(Collected data)
==========
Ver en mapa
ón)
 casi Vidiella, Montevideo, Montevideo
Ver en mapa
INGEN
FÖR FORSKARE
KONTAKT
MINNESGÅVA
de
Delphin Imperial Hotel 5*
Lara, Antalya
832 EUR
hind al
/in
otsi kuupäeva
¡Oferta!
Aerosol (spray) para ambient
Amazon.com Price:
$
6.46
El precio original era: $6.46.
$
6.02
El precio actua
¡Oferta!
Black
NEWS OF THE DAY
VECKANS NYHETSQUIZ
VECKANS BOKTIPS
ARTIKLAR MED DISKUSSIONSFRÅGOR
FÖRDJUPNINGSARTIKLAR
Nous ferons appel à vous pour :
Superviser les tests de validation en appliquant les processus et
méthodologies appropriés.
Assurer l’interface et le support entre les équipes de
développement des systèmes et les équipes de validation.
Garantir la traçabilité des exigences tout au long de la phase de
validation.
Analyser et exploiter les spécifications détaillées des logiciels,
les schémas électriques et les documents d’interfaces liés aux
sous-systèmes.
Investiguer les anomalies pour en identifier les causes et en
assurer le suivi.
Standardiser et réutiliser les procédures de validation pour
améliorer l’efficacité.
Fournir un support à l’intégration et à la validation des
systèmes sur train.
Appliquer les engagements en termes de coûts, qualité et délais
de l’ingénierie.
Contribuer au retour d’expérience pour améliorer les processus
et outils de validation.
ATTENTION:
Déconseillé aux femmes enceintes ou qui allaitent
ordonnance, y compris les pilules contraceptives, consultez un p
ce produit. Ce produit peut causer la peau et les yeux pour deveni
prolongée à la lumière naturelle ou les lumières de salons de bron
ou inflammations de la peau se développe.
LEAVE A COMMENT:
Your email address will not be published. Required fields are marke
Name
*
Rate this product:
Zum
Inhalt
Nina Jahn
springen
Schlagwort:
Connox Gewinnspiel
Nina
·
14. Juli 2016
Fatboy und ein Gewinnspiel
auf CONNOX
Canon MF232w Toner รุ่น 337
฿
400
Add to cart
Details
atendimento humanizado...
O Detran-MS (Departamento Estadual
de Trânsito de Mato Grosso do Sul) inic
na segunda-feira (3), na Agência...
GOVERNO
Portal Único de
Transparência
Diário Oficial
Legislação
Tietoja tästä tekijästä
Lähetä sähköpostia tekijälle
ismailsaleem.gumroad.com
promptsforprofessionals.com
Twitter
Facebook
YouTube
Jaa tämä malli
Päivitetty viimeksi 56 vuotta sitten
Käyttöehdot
==========
Give back, word for word, only the lines above from the line holding "prolongée à la" to the line holding "Fatboy und ein Gewinnspiel", both included.

◆ SOLUTION TO THIS TASK
prolongée à la lumière naturelle ou les lumières de salons de bron
ou inflammations de la peau se développe.
LEAVE A COMMENT:
Your email address will not be published. Required fields are marke
Name
*
Rate this product:
Zum
Inhalt
Nina Jahn
springen
Schlagwort:
Connox Gewinnspiel
Nina
·
14. Juli 2016
Fatboy und ein Gewinnspiel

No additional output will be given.